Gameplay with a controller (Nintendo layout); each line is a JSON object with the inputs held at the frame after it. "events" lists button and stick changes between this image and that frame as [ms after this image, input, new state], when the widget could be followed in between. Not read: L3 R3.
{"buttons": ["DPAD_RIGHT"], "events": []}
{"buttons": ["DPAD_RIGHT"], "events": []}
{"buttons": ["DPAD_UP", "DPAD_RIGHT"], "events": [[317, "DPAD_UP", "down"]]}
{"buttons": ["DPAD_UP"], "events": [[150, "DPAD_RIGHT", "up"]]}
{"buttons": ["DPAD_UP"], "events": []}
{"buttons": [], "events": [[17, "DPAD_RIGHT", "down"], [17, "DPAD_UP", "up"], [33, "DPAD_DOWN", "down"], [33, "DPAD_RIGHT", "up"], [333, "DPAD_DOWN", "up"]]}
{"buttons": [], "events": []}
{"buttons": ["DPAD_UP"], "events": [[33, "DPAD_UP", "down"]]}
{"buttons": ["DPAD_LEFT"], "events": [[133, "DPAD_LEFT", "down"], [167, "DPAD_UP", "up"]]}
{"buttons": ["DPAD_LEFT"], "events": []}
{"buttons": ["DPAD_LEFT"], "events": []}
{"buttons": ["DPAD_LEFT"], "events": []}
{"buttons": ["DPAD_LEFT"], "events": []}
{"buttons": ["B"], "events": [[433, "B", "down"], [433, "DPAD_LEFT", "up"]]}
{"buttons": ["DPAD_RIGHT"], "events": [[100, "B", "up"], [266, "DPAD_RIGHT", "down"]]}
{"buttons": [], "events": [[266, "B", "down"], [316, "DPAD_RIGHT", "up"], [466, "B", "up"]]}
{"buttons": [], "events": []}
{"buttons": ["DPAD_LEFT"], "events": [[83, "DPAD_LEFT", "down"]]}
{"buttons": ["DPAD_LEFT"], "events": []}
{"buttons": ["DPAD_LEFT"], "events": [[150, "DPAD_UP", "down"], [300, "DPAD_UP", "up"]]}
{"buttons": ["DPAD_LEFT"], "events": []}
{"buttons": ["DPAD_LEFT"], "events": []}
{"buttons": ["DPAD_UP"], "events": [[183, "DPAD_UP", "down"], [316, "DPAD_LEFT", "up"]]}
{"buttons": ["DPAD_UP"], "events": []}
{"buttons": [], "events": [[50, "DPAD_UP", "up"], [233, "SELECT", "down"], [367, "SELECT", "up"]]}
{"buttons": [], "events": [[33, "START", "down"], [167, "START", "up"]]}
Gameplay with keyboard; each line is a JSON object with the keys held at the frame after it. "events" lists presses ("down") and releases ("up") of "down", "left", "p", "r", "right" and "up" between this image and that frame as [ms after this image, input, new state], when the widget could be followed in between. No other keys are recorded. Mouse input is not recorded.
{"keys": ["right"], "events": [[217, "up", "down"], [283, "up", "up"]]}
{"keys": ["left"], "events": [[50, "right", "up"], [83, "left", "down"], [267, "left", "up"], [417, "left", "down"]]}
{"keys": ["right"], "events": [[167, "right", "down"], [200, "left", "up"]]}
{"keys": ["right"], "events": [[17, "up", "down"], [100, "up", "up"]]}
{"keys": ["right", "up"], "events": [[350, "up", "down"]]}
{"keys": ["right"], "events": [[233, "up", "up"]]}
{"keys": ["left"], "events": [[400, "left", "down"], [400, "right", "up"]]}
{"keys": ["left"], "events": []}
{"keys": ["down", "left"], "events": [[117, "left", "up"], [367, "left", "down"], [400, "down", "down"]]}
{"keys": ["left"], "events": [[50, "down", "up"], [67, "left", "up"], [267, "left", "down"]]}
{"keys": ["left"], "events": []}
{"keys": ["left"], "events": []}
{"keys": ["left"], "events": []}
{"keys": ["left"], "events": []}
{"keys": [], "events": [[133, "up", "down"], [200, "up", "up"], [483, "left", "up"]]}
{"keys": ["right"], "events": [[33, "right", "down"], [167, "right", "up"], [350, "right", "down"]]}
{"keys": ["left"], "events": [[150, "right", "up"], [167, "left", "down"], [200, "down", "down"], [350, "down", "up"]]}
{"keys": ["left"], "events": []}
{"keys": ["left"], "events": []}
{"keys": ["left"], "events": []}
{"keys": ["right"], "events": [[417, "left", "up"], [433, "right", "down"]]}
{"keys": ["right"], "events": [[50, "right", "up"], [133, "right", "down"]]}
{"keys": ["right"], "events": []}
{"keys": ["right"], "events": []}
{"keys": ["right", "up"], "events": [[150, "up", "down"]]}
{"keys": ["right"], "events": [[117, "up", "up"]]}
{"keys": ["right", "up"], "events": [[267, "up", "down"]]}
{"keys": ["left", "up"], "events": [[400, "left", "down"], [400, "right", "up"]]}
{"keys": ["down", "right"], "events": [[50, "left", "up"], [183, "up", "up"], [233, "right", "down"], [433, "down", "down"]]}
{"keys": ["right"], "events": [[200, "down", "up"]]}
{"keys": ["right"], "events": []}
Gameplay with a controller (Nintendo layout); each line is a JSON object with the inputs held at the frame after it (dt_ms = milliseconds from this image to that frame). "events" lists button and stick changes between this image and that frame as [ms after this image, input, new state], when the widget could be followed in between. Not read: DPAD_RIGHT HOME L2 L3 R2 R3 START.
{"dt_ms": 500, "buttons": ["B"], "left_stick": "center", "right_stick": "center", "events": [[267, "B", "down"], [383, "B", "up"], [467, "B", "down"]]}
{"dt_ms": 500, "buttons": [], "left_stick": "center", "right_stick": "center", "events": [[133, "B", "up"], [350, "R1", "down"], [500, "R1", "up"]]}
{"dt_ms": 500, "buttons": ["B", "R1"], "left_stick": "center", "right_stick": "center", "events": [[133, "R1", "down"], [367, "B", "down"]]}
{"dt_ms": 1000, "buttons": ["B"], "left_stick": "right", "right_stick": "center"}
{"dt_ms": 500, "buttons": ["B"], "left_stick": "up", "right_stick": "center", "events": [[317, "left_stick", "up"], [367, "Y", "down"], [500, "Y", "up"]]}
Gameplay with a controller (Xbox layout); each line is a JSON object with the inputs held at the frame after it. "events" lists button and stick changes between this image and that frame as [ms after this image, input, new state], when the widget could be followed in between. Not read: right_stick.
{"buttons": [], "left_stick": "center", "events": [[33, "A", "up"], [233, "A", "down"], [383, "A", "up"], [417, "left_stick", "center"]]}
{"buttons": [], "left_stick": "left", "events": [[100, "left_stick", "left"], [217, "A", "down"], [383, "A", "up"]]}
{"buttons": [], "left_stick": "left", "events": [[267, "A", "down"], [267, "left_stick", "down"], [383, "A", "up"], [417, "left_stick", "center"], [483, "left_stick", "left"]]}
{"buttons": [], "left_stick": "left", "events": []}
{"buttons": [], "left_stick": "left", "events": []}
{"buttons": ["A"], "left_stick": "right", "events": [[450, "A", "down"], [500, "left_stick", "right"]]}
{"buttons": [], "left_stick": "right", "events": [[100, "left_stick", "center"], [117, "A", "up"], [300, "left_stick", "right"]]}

_Prompt_
Write the whole listing out again, exactly as it appears above.

_Output of the exercise_
Gameplay with a controller (Nintendo layout); each line is a JSON object with the inputs held at the frame after it. "events" lists button and stick changes between this image and that frame as [ms after this image, input, new state], when the widget could be followed in between. Not read: L3 R3.
{"buttons": ["DPAD_RIGHT"], "events": []}
{"buttons": ["DPAD_RIGHT"], "events": []}
{"buttons": ["DPAD_UP", "DPAD_RIGHT"], "events": [[317, "DPAD_UP", "down"]]}
{"buttons": ["DPAD_UP"], "events": [[150, "DPAD_RIGHT", "up"]]}
{"buttons": ["DPAD_UP"], "events": []}
{"buttons": [], "events": [[17, "DPAD_RIGHT", "down"], [17, "DPAD_UP", "up"], [33, "DPAD_DOWN", "down"], [33, "DPAD_RIGHT", "up"], [333, "DPAD_DOWN", "up"]]}
{"buttons": [], "events": []}
{"buttons": ["DPAD_UP"], "events": [[33, "DPAD_UP", "down"]]}
{"buttons": ["DPAD_LEFT"], "events": [[133, "DPAD_LEFT", "down"], [167, "DPAD_UP", "up"]]}
{"buttons": ["DPAD_LEFT"], "events": []}
{"buttons": ["DPAD_LEFT"], "events": []}
{"buttons": ["DPAD_LEFT"], "events": []}
{"buttons": ["DPAD_LEFT"], "events": []}
{"buttons": ["B"], "events": [[433, "B", "down"], [433, "DPAD_LEFT", "up"]]}
{"buttons": ["DPAD_RIGHT"], "events": [[100, "B", "up"], [266, "DPAD_RIGHT", "down"]]}
{"buttons": [], "events": [[266, "B", "down"], [316, "DPAD_RIGHT", "up"], [466, "B", "up"]]}
{"buttons": [], "events": []}
{"buttons": ["DPAD_LEFT"], "events": [[83, "DPAD_LEFT", "down"]]}
{"buttons": ["DPAD_LEFT"], "events": []}
{"buttons": ["DPAD_LEFT"], "events": [[150, "DPAD_UP", "down"], [300, "DPAD_UP", "up"]]}
{"buttons": ["DPAD_LEFT"], "events": []}
{"buttons": ["DPAD_LEFT"], "events": []}
{"buttons": ["DPAD_UP"], "events": [[183, "DPAD_UP", "down"], [316, "DPAD_LEFT", "up"]]}
{"buttons": ["DPAD_UP"], "events": []}
{"buttons": [], "events": [[50, "DPAD_UP", "up"], [233, "SELECT", "down"], [367, "SELECT", "up"]]}
{"buttons": [], "events": [[33, "START", "down"], [167, "START", "up"]]}
Gameplay with keyboard; each line is a JSON object with the keys held at the frame after it. "events" lists presses ("down") and releases ("up") of "down", "left", "p", "r", "right" and "up" between this image and that frame as [ms after this image, input, new state], when the widget could be followed in between. No other keys are recorded. Mouse input is not recorded.
{"keys": ["right"], "events": [[217, "up", "down"], [283, "up", "up"]]}
{"keys": ["left"], "events": [[50, "right", "up"], [83, "left", "down"], [267, "left", "up"], [417, "left", "down"]]}
{"keys": ["right"], "events": [[167, "right", "down"], [200, "left", "up"]]}
{"keys": ["right"], "events": [[17, "up", "down"], [100, "up", "up"]]}
{"keys": ["right", "up"], "events": [[350, "up", "down"]]}
{"keys": ["right"], "events": [[233, "up", "up"]]}
{"keys": ["left"], "events": [[400, "left", "down"], [400, "right", "up"]]}
{"keys": ["left"], "events": []}
{"keys": ["down", "left"], "events": [[117, "left", "up"], [367, "left", "down"], [400, "down", "down"]]}
{"keys": ["left"], "events": [[50, "down", "up"], [67, "left", "up"], [267, "left", "down"]]}
{"keys": ["left"], "events": []}
{"keys": ["left"], "events": []}
{"keys": ["left"], "events": []}
{"keys": ["left"], "events": []}
{"keys": [], "events": [[133, "up", "down"], [200, "up", "up"], [483, "left", "up"]]}
{"keys": ["right"], "events": [[33, "right", "down"], [167, "right", "up"], [350, "right", "down"]]}
{"keys": ["left"], "events": [[150, "right", "up"], [167, "left", "down"], [200, "down", "down"], [350, "down", "up"]]}
{"keys": ["left"], "events": []}
{"keys": ["left"], "events": []}
{"keys": ["left"], "events": []}
{"keys": ["right"], "events": [[417, "left", "up"], [433, "right", "down"]]}
{"keys": ["right"], "events": [[50, "right", "up"], [133, "right", "down"]]}
{"keys": ["right"], "events": []}
{"keys": ["right"], "events": []}
{"keys": ["right", "up"], "events": [[150, "up", "down"]]}
{"keys": ["right"], "events": [[117, "up", "up"]]}
{"keys": ["right", "up"], "events": [[267, "up", "down"]]}
{"keys": ["left", "up"], "events": [[400, "left", "down"], [400, "right", "up"]]}
{"keys": ["down", "right"], "events": [[50, "left", "up"], [183, "up", "up"], [233, "right", "down"], [433, "down", "down"]]}
{"keys": ["right"], "events": [[200, "down", "up"]]}
{"keys": ["right"], "events": []}
Gameplay with a controller (Nintendo layout); each line is a JSON object with the inputs held at the frame after it (dt_ms = milliseconds from this image to that frame). "events" lists button and stick changes between this image and that frame as [ms after this image, input, new state], when the widget could be followed in between. Not read: DPAD_RIGHT HOME L2 L3 R2 R3 START.
{"dt_ms": 500, "buttons": ["B"], "left_stick": "center", "right_stick": "center", "events": [[267, "B", "down"], [383, "B", "up"], [467, "B", "down"]]}
{"dt_ms": 500, "buttons": [], "left_stick": "center", "right_stick": "center", "events": [[133, "B", "up"], [350, "R1", "down"], [500, "R1", "up"]]}
{"dt_ms": 500, "buttons": ["B", "R1"], "left_stick": "center", "right_stick": "center", "events": [[133, "R1", "down"], [367, "B", "down"]]}
{"dt_ms": 1000, "buttons": ["B"], "left_stick": "right", "right_stick": "center"}
{"dt_ms": 500, "buttons": ["B"], "left_stick": "up", "right_stick": "center", "events": [[317, "left_stick", "up"], [367, "Y", "down"], [500, "Y", "up"]]}
Gameplay with a controller (Xbox layout); each line is a JSON object with the inputs held at the frame after it. "events" lists button and stick changes between this image and that frame as [ms after this image, input, new state], when the widget could be followed in between. Not read: right_stick.
{"buttons": [], "left_stick": "center", "events": [[33, "A", "up"], [233, "A", "down"], [383, "A", "up"], [417, "left_stick", "center"]]}
{"buttons": [], "left_stick": "left", "events": [[100, "left_stick", "left"], [217, "A", "down"], [383, "A", "up"]]}
{"buttons": [], "left_stick": "left", "events": [[267, "A", "down"], [267, "left_stick", "down"], [383, "A", "up"], [417, "left_stick", "center"], [483, "left_stick", "left"]]}
{"buttons": [], "left_stick": "left", "events": []}
{"buttons": [], "left_stick": "left", "events": []}
{"buttons": ["A"], "left_stick": "right", "events": [[450, "A", "down"], [500, "left_stick", "right"]]}
{"buttons": [], "left_stick": "right", "events": [[100, "left_stick", "center"], [117, "A", "up"], [300, "left_stick", "right"]]}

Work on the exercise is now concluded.